■ EXERCISE ■
Every single record below is to be reproduced exactly.

[Saved entries]
+--

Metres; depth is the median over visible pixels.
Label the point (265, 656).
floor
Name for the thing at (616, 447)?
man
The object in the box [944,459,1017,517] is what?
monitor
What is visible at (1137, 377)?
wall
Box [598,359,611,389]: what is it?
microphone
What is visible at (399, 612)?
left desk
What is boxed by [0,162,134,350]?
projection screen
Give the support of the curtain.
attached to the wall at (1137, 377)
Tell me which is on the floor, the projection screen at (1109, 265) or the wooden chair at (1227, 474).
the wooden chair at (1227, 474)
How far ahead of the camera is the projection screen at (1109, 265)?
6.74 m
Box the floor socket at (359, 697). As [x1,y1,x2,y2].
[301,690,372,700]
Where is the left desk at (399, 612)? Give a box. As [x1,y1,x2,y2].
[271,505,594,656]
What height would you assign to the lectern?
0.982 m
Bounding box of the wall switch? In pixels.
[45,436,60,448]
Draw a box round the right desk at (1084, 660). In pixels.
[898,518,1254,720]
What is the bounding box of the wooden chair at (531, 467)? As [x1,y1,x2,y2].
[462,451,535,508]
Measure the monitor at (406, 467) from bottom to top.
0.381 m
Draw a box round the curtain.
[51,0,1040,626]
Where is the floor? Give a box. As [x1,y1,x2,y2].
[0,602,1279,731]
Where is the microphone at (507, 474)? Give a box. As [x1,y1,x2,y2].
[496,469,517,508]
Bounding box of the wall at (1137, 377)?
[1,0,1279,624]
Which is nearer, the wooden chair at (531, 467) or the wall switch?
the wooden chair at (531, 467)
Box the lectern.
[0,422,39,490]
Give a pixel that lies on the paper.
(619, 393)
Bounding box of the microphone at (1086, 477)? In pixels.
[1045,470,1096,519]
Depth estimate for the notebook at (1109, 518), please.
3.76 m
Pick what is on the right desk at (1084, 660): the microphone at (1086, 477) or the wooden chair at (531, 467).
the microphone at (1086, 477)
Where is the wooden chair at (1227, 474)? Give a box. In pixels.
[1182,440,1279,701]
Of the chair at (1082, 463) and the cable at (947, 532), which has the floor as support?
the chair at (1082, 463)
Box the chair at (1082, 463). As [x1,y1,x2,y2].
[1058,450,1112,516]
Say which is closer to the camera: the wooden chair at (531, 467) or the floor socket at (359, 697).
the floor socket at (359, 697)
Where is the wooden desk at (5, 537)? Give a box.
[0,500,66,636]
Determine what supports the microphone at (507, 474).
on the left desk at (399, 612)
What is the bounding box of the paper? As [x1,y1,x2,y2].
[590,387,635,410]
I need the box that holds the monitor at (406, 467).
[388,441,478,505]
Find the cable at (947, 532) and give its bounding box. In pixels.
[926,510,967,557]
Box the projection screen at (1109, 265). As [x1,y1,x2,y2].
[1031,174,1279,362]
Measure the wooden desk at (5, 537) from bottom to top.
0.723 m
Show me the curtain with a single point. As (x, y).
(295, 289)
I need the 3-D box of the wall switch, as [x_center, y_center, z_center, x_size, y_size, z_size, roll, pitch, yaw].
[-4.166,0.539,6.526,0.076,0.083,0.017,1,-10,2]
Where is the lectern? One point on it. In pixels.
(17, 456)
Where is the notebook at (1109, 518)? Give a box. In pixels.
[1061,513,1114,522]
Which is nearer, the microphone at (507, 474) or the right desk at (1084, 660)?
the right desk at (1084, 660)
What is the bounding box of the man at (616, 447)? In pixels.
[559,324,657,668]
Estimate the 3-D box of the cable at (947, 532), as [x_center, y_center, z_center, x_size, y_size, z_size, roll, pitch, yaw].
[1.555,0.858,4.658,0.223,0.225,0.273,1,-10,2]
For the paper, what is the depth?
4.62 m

+--

■ RESPONSE ■
Metres; depth is the median over visible pixels.
Label the point (265, 656).
floor
Name for the thing at (616, 447)?
man
The object in the box [944,459,1017,517] is what?
monitor
What is visible at (1137, 377)?
wall
Box [598,359,611,389]: what is it?
microphone
What is visible at (399, 612)?
left desk
What is boxed by [0,162,134,350]?
projection screen
Give the support of the curtain.
attached to the wall at (1137, 377)
Tell me which is on the floor, the projection screen at (1109, 265) or the wooden chair at (1227, 474).
the wooden chair at (1227, 474)
How far ahead of the camera is the projection screen at (1109, 265)?
6.74 m
Box the floor socket at (359, 697). As [x1,y1,x2,y2].
[301,690,372,700]
Where is the left desk at (399, 612)? Give a box. As [x1,y1,x2,y2].
[271,505,594,656]
What height would you assign to the lectern?
0.982 m
Bounding box of the wall switch? In pixels.
[45,436,60,448]
Draw a box round the right desk at (1084, 660). In pixels.
[898,518,1254,720]
What is the bounding box of the wooden chair at (531, 467)? As [x1,y1,x2,y2].
[462,451,535,508]
Measure the monitor at (406, 467) from bottom to top.
0.381 m
Draw a box round the curtain.
[51,0,1040,626]
Where is the floor? Give a box. As [x1,y1,x2,y2].
[0,602,1279,731]
Where is the microphone at (507, 474)? Give a box. As [x1,y1,x2,y2].
[496,469,517,508]
Bounding box of the wall at (1137, 377)?
[1,0,1279,624]
Which is nearer, the wooden chair at (531, 467) or the wall switch?
the wooden chair at (531, 467)
Box the lectern.
[0,422,39,490]
Give a pixel that lies on the paper.
(619, 393)
Bounding box of the microphone at (1086, 477)? In pixels.
[1045,470,1096,519]
Depth estimate for the notebook at (1109, 518), please.
3.76 m
Pick what is on the right desk at (1084, 660): the microphone at (1086, 477) or the wooden chair at (531, 467).
the microphone at (1086, 477)
Where is the wooden chair at (1227, 474)? Give a box. In pixels.
[1182,440,1279,701]
Of the chair at (1082, 463) and the cable at (947, 532), which has the floor as support?
the chair at (1082, 463)
Box the chair at (1082, 463). As [x1,y1,x2,y2].
[1058,450,1112,516]
Say which is closer to the camera: the wooden chair at (531, 467) or the floor socket at (359, 697).
the floor socket at (359, 697)
Where is the wooden desk at (5, 537)? Give a box.
[0,500,66,636]
Determine what supports the microphone at (507, 474).
on the left desk at (399, 612)
What is the bounding box of the paper? As [x1,y1,x2,y2].
[590,387,635,410]
I need the box that holds the monitor at (406, 467).
[388,441,478,505]
Find the cable at (947, 532) and give its bounding box. In pixels.
[926,510,967,557]
Box the projection screen at (1109, 265). As [x1,y1,x2,y2].
[1031,174,1279,362]
Measure the wooden desk at (5, 537) from bottom to top.
0.723 m
Show me the curtain with a single point. As (x, y).
(295, 289)
I need the 3-D box of the wall switch, as [x_center, y_center, z_center, x_size, y_size, z_size, roll, pitch, yaw].
[-4.166,0.539,6.526,0.076,0.083,0.017,1,-10,2]
Where is the lectern? One point on it. In pixels.
(17, 456)
Where is the notebook at (1109, 518)? Give a box. In pixels.
[1061,513,1114,522]
Which is nearer, the microphone at (507, 474) or the right desk at (1084, 660)?
the right desk at (1084, 660)
What is the bounding box of the man at (616, 447)? In pixels.
[559,324,657,668]
Estimate the 3-D box of the cable at (947, 532), as [x_center, y_center, z_center, x_size, y_size, z_size, roll, pitch, yaw].
[1.555,0.858,4.658,0.223,0.225,0.273,1,-10,2]
For the paper, what is the depth?
4.62 m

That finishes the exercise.